Bugünün tek anlam ve önemi benim için Hassan II Cami oluyor. Caminin yapımı 1986 yılında başlamış ve dünyanın en uzun minaresine sahip, tam 210 metre yüksekliğinde.
Foto: Kına Arcak
Sabah erkenden başkent Rabat’a doğru yol alıyoruz. Hassan Kuleleri ve cami ziyareti yapacağız. Bugün bayram erken kalkın çocuklar, evet bayramın ilk günü camideyiz. İlk dikkatimi çeken bayram namazını kadın erkek karışık kılmaları ve kapı önündeki rengârenk babuşlar. Herkes kendisininkini nasıl buluyor anlamak olanaksız.

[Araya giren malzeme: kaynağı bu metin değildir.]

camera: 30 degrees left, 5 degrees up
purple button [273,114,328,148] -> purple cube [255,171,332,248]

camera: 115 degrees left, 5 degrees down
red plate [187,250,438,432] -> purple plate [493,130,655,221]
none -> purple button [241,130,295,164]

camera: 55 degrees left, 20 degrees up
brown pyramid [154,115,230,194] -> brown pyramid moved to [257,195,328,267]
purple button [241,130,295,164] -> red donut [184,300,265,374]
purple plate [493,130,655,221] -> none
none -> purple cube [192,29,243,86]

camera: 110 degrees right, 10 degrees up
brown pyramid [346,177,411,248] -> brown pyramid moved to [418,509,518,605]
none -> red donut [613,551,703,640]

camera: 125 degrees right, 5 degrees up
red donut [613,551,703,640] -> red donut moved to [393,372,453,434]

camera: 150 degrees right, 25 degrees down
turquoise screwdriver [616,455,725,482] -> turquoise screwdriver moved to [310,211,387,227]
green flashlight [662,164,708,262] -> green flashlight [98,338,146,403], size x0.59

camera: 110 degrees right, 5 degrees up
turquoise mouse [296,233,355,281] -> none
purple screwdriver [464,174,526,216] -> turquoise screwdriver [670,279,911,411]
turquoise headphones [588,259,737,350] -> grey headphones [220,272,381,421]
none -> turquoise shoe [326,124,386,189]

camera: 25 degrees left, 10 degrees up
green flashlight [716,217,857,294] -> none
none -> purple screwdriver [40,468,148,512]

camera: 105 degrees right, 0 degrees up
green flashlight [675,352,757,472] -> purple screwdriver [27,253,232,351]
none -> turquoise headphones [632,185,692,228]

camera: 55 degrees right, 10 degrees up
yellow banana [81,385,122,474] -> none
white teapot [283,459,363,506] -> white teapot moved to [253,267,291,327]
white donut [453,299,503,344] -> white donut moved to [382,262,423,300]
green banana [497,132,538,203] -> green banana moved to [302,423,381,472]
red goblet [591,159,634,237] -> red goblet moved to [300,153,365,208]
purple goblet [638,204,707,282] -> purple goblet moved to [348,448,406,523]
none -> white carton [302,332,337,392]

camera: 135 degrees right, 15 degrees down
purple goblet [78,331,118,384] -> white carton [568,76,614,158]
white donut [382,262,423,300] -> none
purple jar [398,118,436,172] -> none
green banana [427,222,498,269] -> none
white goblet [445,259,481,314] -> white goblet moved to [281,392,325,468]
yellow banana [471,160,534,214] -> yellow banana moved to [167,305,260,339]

Dönüş yolunda Meknes’te Perşembe kapısını ve Fas’ın en görkemli kapısı olan Bab Mansour el- Aleuj’u görüyoruz. Meknes’te “Eski Şehir”deki surların uzunluğu 25 kilometreymiş. Fes’e doğru yol alırken adını bir çiçekten alan antik kent Volubilis’i ziyaret ediyoruz; kent Roma imparatoru Klaudius dönemine denk gelmekte. Bolca fotoğraf çekip, döndüğümde, arkeoloji ve sanat tarihi hocalarımla paylaşıyorum bu fotoğraflarımı.
Foto: Kına Arcak
Fes’e geldiğimizde, “Eski Şehir”den büyülenmemek olanaksız, kaleden aşağı, manzaraya baktığınızda, fotoğraftan da görüleceği üzere sanki tüm binalar legodan yapılıp yerleştirilmiş hissiyatı veriyor ya da arkamda eski bir tablo var da önüne geçip fotoğraf çektirmişim.
Foto: Duygu Yaman
Son olarak, Yves Lauren’in Majorelle bahçesinden söz etmeden geçemeyeceğim. Kendisi bu evde ölene kadar sevgilisiyle beraber yaşamış ve daha sonra bu bahçe müzeye dönüştürülmüş. Bahçede dünyanın değişik mekanlarında yetişen rengarenk bitki ve ağaçlara rastlamak mümkün. Meksika'da Cancun'da bu bahçeye benzer bir otelde kaldık. Blog sahibinin bir sonraki yazısı için biraz kopya verdim sanırım.
Olur da yolunuz Fas'a düşerse babuşumu isterim, ona göre!